Michael Martin Kofler (born 9 April 1966) is an Austrian flutist. Since 1987 he has been solo flutist with the Munich Philharmonic.

== Training ==
Born in Villach, Kofler received his first flute lessons at the age of ten. Later he was a young student at the conservatory in Klagenfurt. At the University of Music and Performing Arts Vienna he completed his studies in concert and pedagogy with Werner Tripp and Wolfgang Schulz. Subsequently, he studied postgraduate with Peter Lukas Graf at the City of Basel Music Academy. Kofler also took lessons with Aurèle Nicolet as well as András Adorján and André Jaunet. In 1987 Kofler became principal flutist in the international Gustav Mahler Jugendorchester under Claudio Abbado.

== Career ==
At the age of only 21, Kofler was appointed solo flutist with the Munich Philharmonic in 1987. Since 1989 he has been teaching flute at the Mozarteum University Salzburg, as the youngest professor in Austria at the age of 23. Kofler has performed as a soloist with over 90 internationally renowned orchestras such as the Academy of St. Martin in the Fields, the Amsterdam Sinfonietta, the Philharmonic, and Symphonic Orchestras of Munich, Calgary, Prague, Tokyo, Kyoto, Ljubljana, Zagreb or the Zagreb Soloists under conductors such as Massel, Levine, Luisi, Kitajenko, Brüggen, Koopman, Graf, Nott and others and has performed at various festivals.

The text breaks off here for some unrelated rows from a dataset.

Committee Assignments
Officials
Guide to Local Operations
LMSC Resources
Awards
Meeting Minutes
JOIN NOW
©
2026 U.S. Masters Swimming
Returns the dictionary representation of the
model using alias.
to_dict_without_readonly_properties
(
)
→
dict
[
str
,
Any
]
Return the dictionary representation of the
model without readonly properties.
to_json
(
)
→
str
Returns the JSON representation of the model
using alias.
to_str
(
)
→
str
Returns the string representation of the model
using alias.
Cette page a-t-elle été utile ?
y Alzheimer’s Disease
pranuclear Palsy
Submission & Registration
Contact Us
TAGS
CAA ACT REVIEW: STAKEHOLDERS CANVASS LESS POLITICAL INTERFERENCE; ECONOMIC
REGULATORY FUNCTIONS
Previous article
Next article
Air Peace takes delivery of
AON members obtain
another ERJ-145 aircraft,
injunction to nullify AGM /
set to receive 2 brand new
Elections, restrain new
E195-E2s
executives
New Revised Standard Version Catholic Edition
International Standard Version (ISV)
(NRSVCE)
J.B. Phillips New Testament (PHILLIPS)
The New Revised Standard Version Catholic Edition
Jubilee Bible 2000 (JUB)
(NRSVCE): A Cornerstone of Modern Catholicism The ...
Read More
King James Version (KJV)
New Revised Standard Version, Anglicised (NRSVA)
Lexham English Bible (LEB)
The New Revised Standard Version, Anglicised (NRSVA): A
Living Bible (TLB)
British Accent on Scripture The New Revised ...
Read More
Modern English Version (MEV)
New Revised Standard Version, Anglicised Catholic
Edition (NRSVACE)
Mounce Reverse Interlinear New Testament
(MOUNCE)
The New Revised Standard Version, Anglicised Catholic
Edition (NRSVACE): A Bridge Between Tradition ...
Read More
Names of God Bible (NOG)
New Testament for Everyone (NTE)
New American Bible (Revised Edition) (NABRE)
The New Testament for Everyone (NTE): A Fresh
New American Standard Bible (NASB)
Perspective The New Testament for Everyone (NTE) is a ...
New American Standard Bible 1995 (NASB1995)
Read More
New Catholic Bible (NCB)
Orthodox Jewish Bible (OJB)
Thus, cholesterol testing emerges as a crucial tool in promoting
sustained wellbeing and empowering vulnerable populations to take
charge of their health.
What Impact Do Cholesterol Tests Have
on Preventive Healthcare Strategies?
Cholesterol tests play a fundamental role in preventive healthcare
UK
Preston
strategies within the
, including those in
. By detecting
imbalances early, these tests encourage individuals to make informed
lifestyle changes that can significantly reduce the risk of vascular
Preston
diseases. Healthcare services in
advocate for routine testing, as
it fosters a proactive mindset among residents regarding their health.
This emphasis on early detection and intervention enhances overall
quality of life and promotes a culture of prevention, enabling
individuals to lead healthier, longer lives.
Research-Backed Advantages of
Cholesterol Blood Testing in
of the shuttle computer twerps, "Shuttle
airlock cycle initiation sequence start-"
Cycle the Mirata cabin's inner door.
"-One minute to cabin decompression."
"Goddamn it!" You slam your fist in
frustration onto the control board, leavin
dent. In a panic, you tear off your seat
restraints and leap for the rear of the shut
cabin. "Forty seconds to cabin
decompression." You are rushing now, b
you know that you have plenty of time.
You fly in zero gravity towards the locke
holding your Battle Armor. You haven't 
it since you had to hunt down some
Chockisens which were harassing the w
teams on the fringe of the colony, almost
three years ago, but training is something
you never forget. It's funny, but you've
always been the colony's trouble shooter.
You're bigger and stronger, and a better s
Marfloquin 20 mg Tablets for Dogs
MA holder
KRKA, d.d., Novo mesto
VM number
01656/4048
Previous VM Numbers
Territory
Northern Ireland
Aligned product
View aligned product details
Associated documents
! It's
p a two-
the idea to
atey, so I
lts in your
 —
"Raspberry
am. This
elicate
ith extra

== Competition successes ==
- 1983 and 1985: 1st prize each time in the Austrian competition Jugend musiziert
- 1987: 1st prize in the Mercadante competition
- 1990: 2nd prize at the ARD International Music Competition.

== Private life ==
Kofler's wife Regine (born 1971 in Munich) was the solo harpist of the Hofer Symphoniker.